*Instructions to follow*
Rewrite everything from the line containing "scientific name: Chrysochraon dispar" down to the line containing "order: Gruiformes" in the data below, changing each "common name" to "vernacular name" and leaving all else as is.

begin Supplied material

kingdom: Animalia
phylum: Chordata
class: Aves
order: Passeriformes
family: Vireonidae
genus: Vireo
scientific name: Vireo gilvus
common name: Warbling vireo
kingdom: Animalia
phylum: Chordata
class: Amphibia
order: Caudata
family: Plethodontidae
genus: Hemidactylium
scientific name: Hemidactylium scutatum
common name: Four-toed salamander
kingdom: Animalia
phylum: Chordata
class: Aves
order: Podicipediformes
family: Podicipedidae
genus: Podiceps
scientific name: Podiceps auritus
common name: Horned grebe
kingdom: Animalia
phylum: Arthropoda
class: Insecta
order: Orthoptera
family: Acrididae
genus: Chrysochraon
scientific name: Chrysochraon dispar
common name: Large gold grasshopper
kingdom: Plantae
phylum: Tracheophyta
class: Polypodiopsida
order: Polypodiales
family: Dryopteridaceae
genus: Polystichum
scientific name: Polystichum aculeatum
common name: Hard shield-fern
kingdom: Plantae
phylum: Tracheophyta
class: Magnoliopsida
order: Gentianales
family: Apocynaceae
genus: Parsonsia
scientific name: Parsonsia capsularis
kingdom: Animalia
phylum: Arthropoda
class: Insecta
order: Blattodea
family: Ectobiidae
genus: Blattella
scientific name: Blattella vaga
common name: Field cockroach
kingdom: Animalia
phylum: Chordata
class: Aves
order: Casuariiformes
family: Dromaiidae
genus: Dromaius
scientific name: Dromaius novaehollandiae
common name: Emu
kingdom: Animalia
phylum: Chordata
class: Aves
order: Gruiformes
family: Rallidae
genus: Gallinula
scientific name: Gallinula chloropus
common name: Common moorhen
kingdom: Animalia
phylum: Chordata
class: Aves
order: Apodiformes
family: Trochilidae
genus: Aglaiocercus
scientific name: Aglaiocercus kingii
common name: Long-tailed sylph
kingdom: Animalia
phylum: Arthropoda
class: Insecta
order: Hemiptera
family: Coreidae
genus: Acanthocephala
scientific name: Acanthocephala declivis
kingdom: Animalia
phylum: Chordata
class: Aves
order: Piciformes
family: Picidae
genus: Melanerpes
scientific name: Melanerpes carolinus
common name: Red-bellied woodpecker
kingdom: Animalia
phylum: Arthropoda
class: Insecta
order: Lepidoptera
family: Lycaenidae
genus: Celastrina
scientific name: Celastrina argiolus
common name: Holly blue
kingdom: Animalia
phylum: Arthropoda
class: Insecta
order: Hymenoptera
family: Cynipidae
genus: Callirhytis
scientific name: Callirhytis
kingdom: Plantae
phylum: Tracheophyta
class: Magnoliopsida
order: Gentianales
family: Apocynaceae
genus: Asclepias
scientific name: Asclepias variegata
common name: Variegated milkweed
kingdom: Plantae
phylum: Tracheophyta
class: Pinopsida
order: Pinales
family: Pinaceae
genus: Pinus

end Supplied material

*Answer for the task*
scientific name: Chrysochraon dispar
vernacular name: Large gold grasshopper
kingdom: Plantae
phylum: Tracheophyta
class: Polypodiopsida
order: Polypodiales
family: Dryopteridaceae
genus: Polystichum
scientific name: Polystichum aculeatum
vernacular name: Hard shield-fern
kingdom: Plantae
phylum: Tracheophyta
class: Magnoliopsida
order: Gentianales
family: Apocynaceae
genus: Parsonsia
scientific name: Parsonsia capsularis
kingdom: Animalia
phylum: Arthropoda
class: Insecta
order: Blattodea
family: Ectobiidae
genus: Blattella
scientific name: Blattella vaga
vernacular name: Field cockroach
kingdom: Animalia
phylum: Chordata
class: Aves
order: Casuariiformes
family: Dromaiidae
genus: Dromaius
scientific name: Dromaius novaehollandiae
vernacular name: Emu
kingdom: Animalia
phylum: Chordata
class: Aves
order: Gruiformes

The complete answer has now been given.